ROME - Following three months of stability, the Food and Agriculture Organization of the United Nations’ (FAO) monthly Food Price Index (FPI) slipped in December despite the meat sub-index rising to an all-time high annual average of 199 points, up 8.1 percent from 2013.
The FAO Meat Price Index declined 1.9 percent in December from November, as a stronger US dollar curbed price quotations for beef and mutton from Oceania and pork from Europe. However, this index topping out at 204 points, is close to its monthly all-time highs. On a full-year basis, it increased 8.1 percent in 2014 from 2013 and was the only commodity group to post higher average prices over the year.
December’s FPI averaged 188.6 points, down 1.7 percent from November -- led by sugar and palm oil.

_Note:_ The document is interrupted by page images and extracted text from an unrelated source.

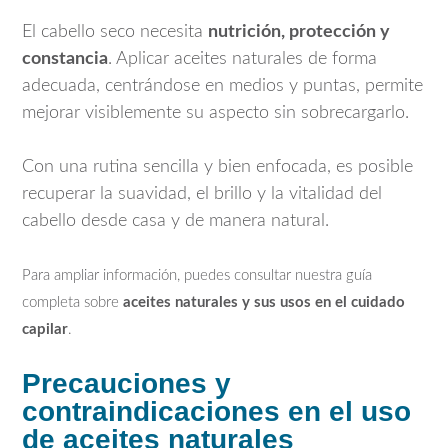
El cabello seco necesita
nutrición, protección y
constancia
. Aplicar aceites naturales de forma
adecuada, centrándose en medios y puntas, permite
mejorar visiblemente su aspecto sin sobrecargarlo.
Con una rutina sencilla y bien enfocada, es posible
recuperar la suavidad, el brillo y la vitalidad del
cabello desde casa y de manera natural.
Para ampliar información, puedes consultar nuestra guía
completa sobre
aceites naturales y sus usos en el cuidado
capilar
.
Precauciones y
contraindicaciones en el uso
de aceites naturales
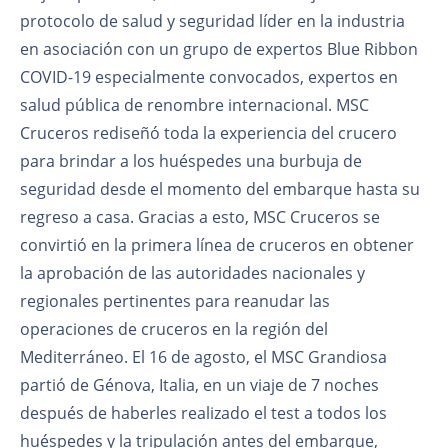
protocolo de salud y seguridad líder en la industria
en asociación con un grupo de expertos Blue Ribbon
COVID-19 especialmente convocados, expertos en
salud pública de renombre internacional. MSC
Cruceros rediseñó toda la experiencia del crucero
para brindar a los huéspedes una burbuja de
seguridad desde el momento del embarque hasta su
regreso a casa. Gracias a esto, MSC Cruceros se
convirtió en la primera línea de cruceros en obtener
la aprobación de las autoridades nacionales y
regionales pertinentes para reanudar las
operaciones de cruceros en la región del
Mediterráneo. El 16 de agosto, el MSC Grandiosa
partió de Génova, Italia, en un viaje de 7 noches
después de haberles realizado el test a todos los
huéspedes y la tripulación antes del embarque,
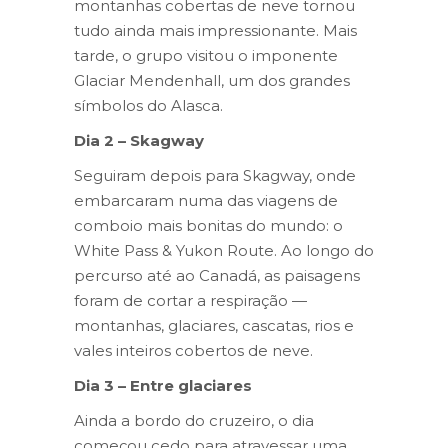
montanhas cobertas de neve tornou
tudo ainda mais impressionante. Mais
tarde, o grupo visitou o imponente
Glaciar Mendenhall, um dos grandes
símbolos do Alasca.
Dia 2 – Skagway
Seguiram depois para Skagway, onde
embarcaram numa das viagens de
comboio mais bonitas do mundo: o
White Pass & Yukon Route. Ao longo do
percurso até ao Canadá, as paisagens
foram de cortar a respiração —
montanhas, glaciares, cascatas, rios e
vales inteiros cobertos de neve.
Dia 3 – Entre glaciares
Ainda a bordo do cruzeiro, o dia
começou cedo para atravessar uma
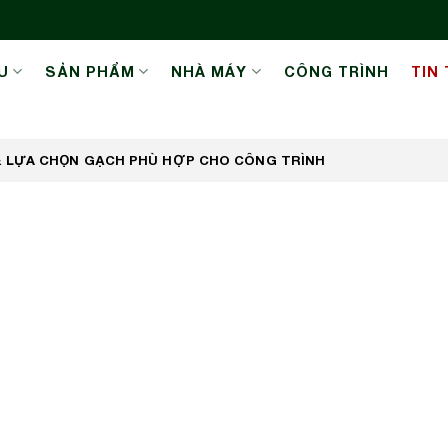
U
SẢN PHẨM
NHÀ MÁY
CÔNG TRÌNH
TIN
 & LỰA CHỌN GẠCH PHÙ HỢP CHO CÔNG TRÌNH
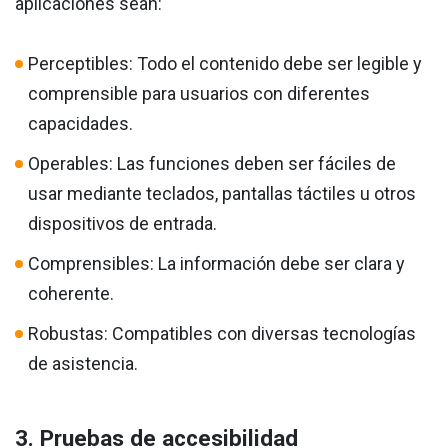
aplicaciones sean:
Perceptibles: Todo el contenido debe ser legible y
comprensible para usuarios con diferentes
capacidades.
Operables: Las funciones deben ser fáciles de
usar mediante teclados, pantallas táctiles u otros
dispositivos de entrada.
Comprensibles: La información debe ser clara y
coherente.
Robustas: Compatibles con diversas tecnologías
de asistencia.
3. Pruebas de accesibilidad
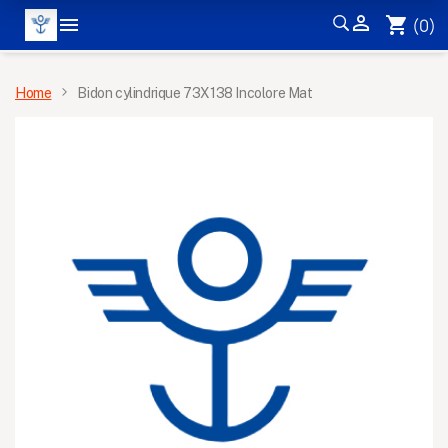


shopping_cart
(0)
MENÙ
Home
Bidon cylindrique 73X138 Incolore Mat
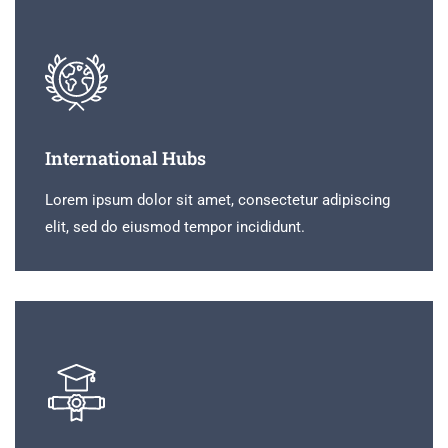
International Hubs
Lorem ipsum dolor sit amet, consectetur adipiscing
elit, sed do eiusmod tempor incididunt.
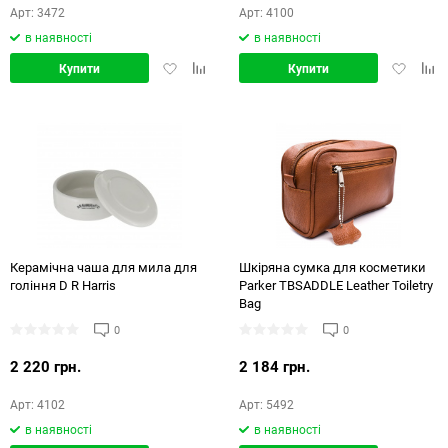
Арт: 3472
Арт: 4100
в наявності
в наявності
Додати
Додати
Додати
Дод
Купити
Купити
в
в
в
в
обране
порівняння
обране
порі
Керамічна чаша для мила для
Шкіряна сумка для косметики
гоління D R Harris
Parker TBSADDLE Leather Toiletry
Bag
0
0
2 220 грн.
2 184 грн.
Арт: 4102
Арт: 5492
в наявності
в наявності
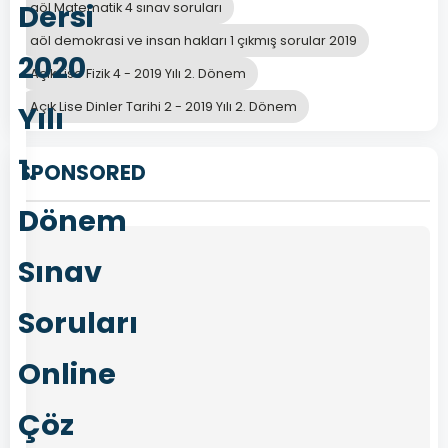
Dersi
aöl Matematik 4 sınav soruları
aöl demokrasi ve insan hakları 1 çıkmış sorular 2019
2020
Açık Lise Fizik 4 - 2019 Yılı 2. Dönem
Açık Lise Dinler Tarihi 2 - 2019 Yılı 2. Dönem
Yılı
1.
SPONSORED
Dönem
Sınav
Soruları
Online
Çöz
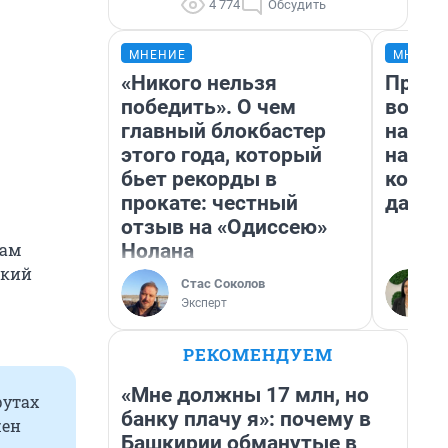
4 774
Обсудить
МНЕНИЕ
МНЕНИ
«Никого нельзя
Прода
победить». О чем
возьм
главный блокбастер
нам г
этого года, который
налог
бьет рекорды в
косне
прокате: честный
даже 
отзыв на «Одиссею»
Нолана
там
цкий
Стас Соколов
Эксперт
РЕКОМЕНДУЕМ
«Мне должны 17 млн, но
рутах
банку плачу я»: почему в
жен
Башкирии обманутые в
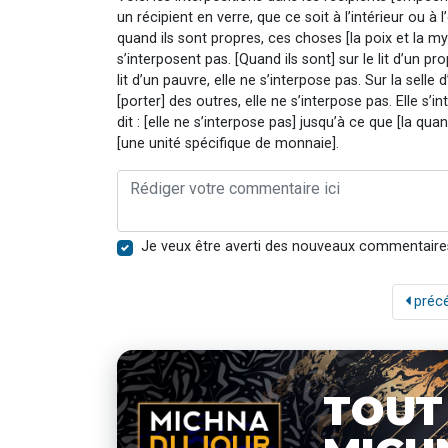
un récipient en verre, que ce soit à l’intérieur ou à 
quand ils sont propres, ces choses [la poix et la myrr
s’interposent pas. [Quand ils sont] sur le lit d’un pr
lit d’un pauvre, elle ne s’interpose pas. Sur la selle d
[porter] des outres, elle ne s’interpose pas. Elle 
dit : [elle ne s’interpose pas] jusqu’à ce que [la quan
[une unité spécifique de monnaie].
Je veux être averti des nouveaux commentaire
préc
TOUT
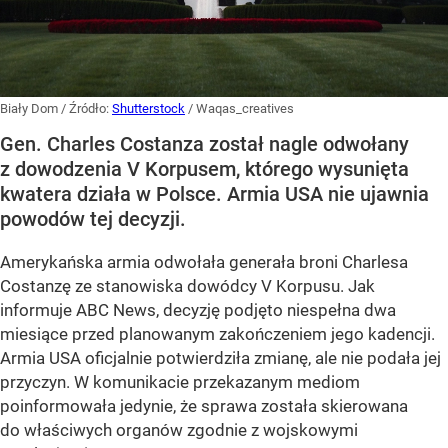
Biały Dom
/ Źródło:
Shutterstock
/
Waqas_creatives
Gen. Charles Costanza został nagle odwołany
z dowodzenia V Korpusem, którego wysunięta
kwatera działa w Polsce. Armia USA nie ujawnia
powodów tej decyzji.
Amerykańska armia odwołała generała broni Charlesa
Costanzę ze stanowiska dowódcy V Korpusu. Jak
informuje ABC News, decyzję podjęto niespełna dwa
miesiące przed planowanym zakończeniem jego kadencji.
Armia USA oficjalnie potwierdziła zmianę, ale nie podała jej
przyczyn. W komunikacie przekazanym mediom
poinformowała jedynie, że sprawa została skierowana
do właściwych organów zgodnie z wojskowymi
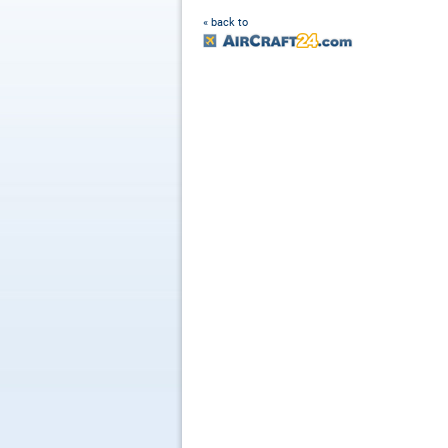
« back to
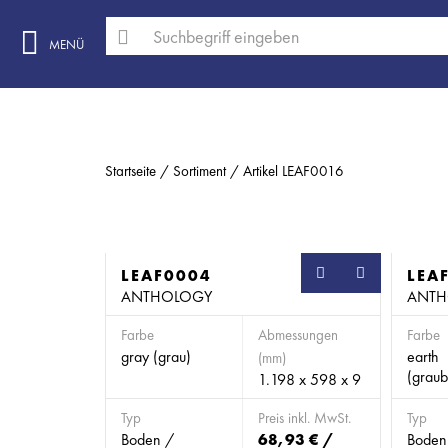
MENÜ
Startseite
Sortiment
Artikel LEAF0016
LEAF0004
SB
LEA
ANTHOLOGY
ANTH
Farbe
Abmessungen
Farbe
gray (grau)
earth
(mm)
(graub
1.198 x 598 x 9
Typ
Preis inkl. MwSt.
Typ
Boden /
68,93 € /
Boden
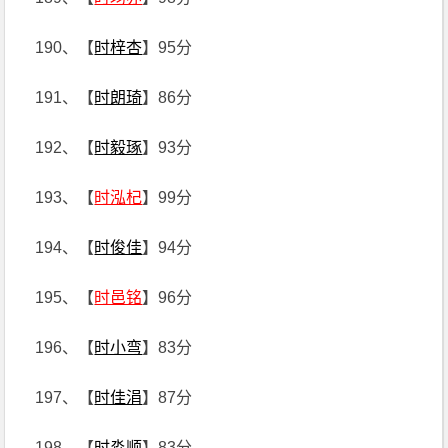
190、【
时梓杏
】95分
191、【
时朗琦
】86分
192、【
时毅琢
】93分
193、【
时泓杞
】99分
194、【
时俊佳
】94分
195、【
时邑铭
】96分
196、【
时小弯
】83分
197、【
时佳涓
】87分
198、【
时淼顺
】83分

For the entire last year, the FPI averaged 202 points, down 3.7 percent from 2013, marking the third-consecutive annual decline. Cereals dropped 12.5 percent from the previous year, buoyed by forecasts of record production and ample inventories.
Continuing large supplies and record stocks, combined with a stronger US dollar and falling oil prices, contributed to the decline. The FAO Cereal Price Index averaged 183.9 points in December, up 0.4 percent from November; the Vegetable Oil Price Index average declined by 2.4 percent to a five-year low of 161 points in December; the FAO Dairy Price Index slipped 2.3 percent to 174 points, its lowest level since late 2009; while the FAO Sugar Price Index dropped 4.8 percent to 219 points in December.

The FPI is a trade-weighted index that tracks prices of five major food commodity groups on international markets: meat, cereals, dairy products, vegetable oils and sugar. Four of those indices fell in 2014 and are at, or close to, their lowest levels in five years.